[[ Given information, beginning ]]
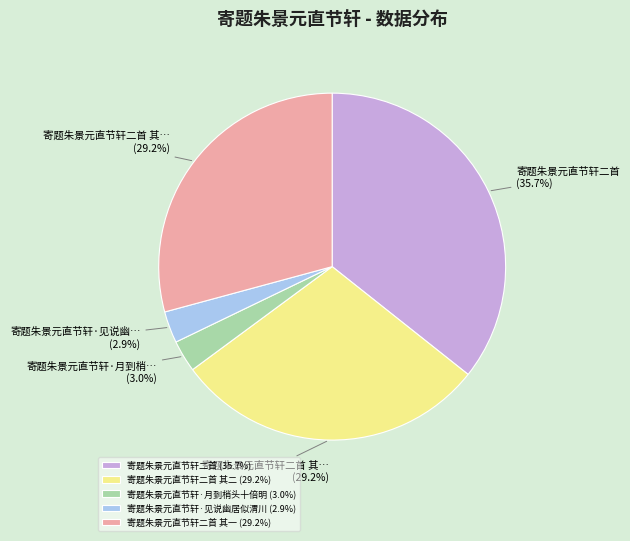

Combined, do 寄题朱景元直节轩·见说幽居似渭川 (2.9%) and 寄题朱景元直节轩二首 其二 (29.2%) account for over 50%?

No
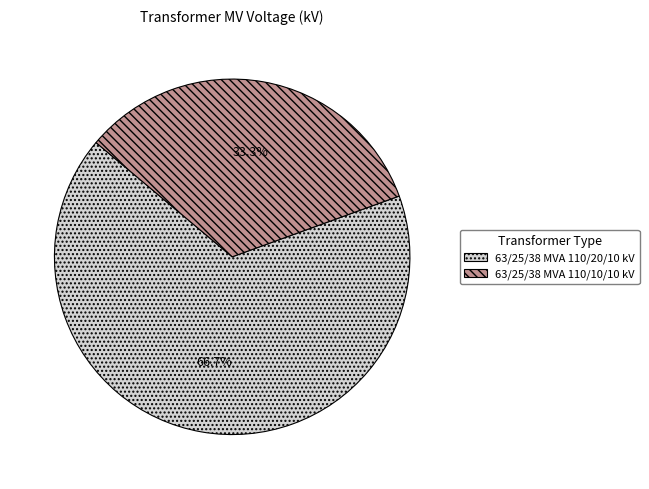

Rank the categories by value from highest to lowest.

63/25/38 MVA 110/20/10 kV, 63/25/38 MVA 110/10/10 kV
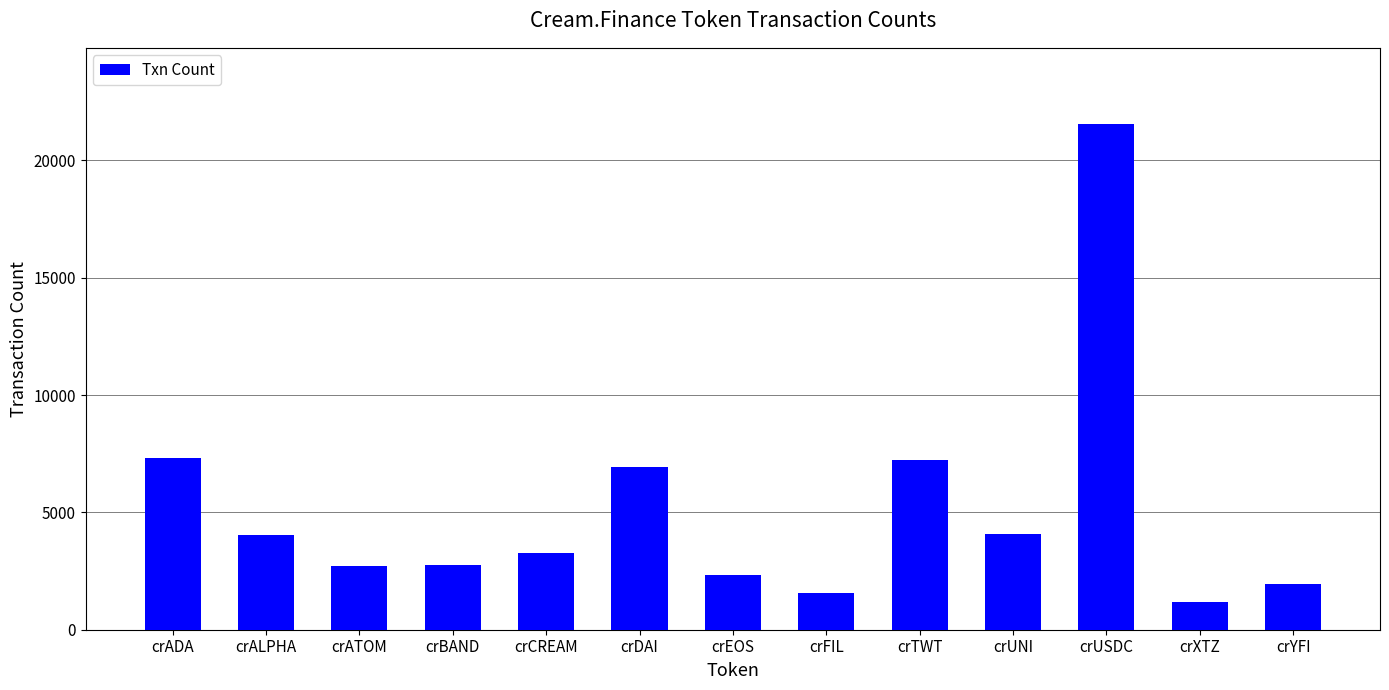

Does the chart contain stacked bars?

No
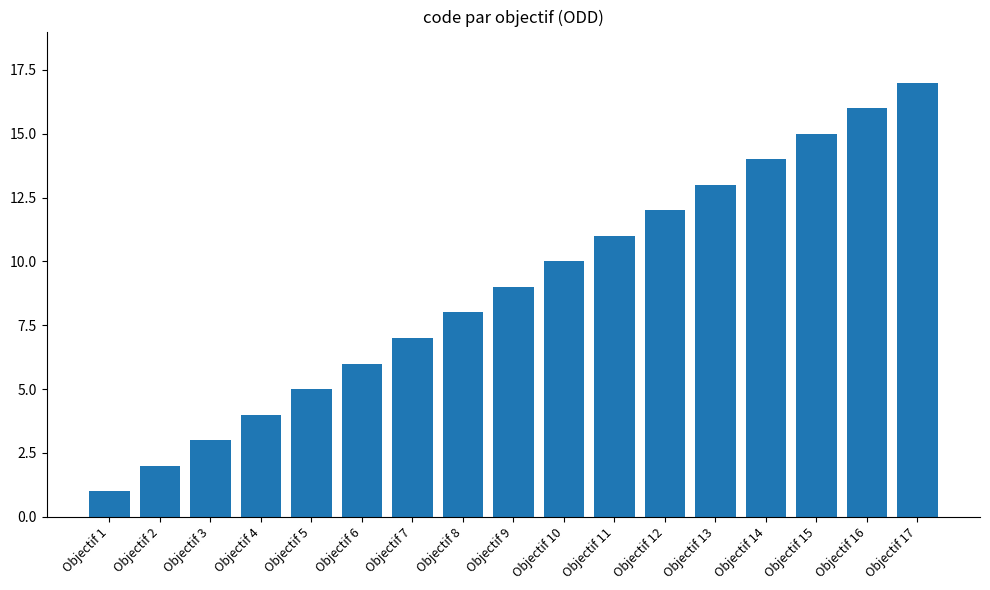

Reading left to right, extract all data points from this chart.

Objectif 1=1	Objectif 2=2	Objectif 3=3	Objectif 4=4	Objectif 5=5	Objectif 6=6	Objectif 7=7	Objectif 8=8	Objectif 9=9	Objectif 10=10	Objectif 11=11	Objectif 12=12	Objectif 13=13	Objectif 14=14	Objectif 15=15	Objectif 16=16	Objectif 17=17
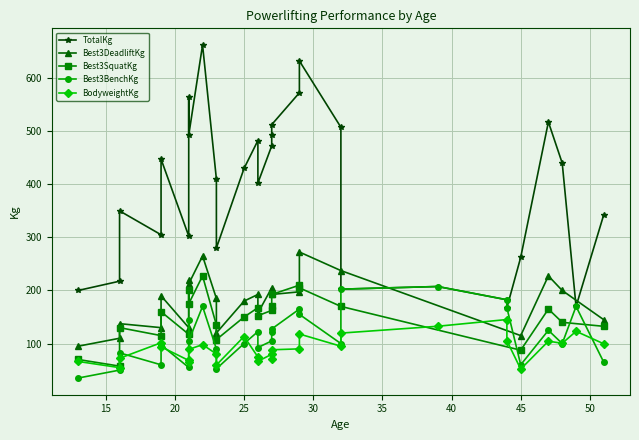

What is the sum of all Best3BenchKg values?

3312.5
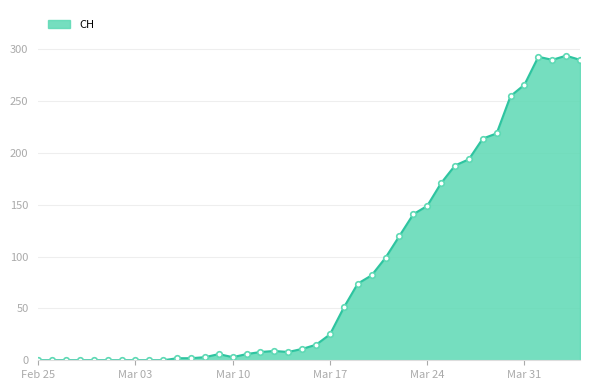

What is the maximum value shown in the chart?

294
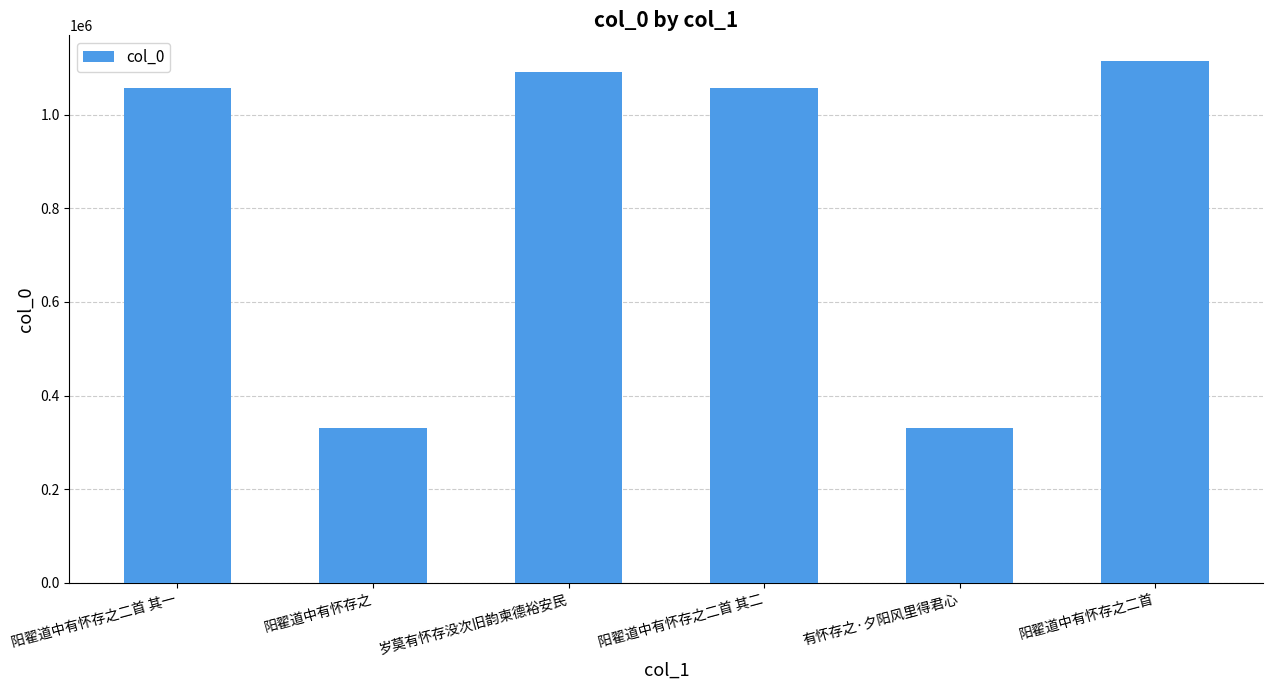

What is the difference between the second highest and second lowest values?

760953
[[ Given information, end ]]
Put the lines of the data above into a JSON list of strings, one string per line, beginning at the line containing "Does the chart contain stacked bars?" and ending at the line containing "Reading left to". Omit blank lines and leave out the pictures.

Result for this task:
[
  "Does the chart contain stacked bars?",
  "No",
  "Reading left to right, extract all data points from this chart."
]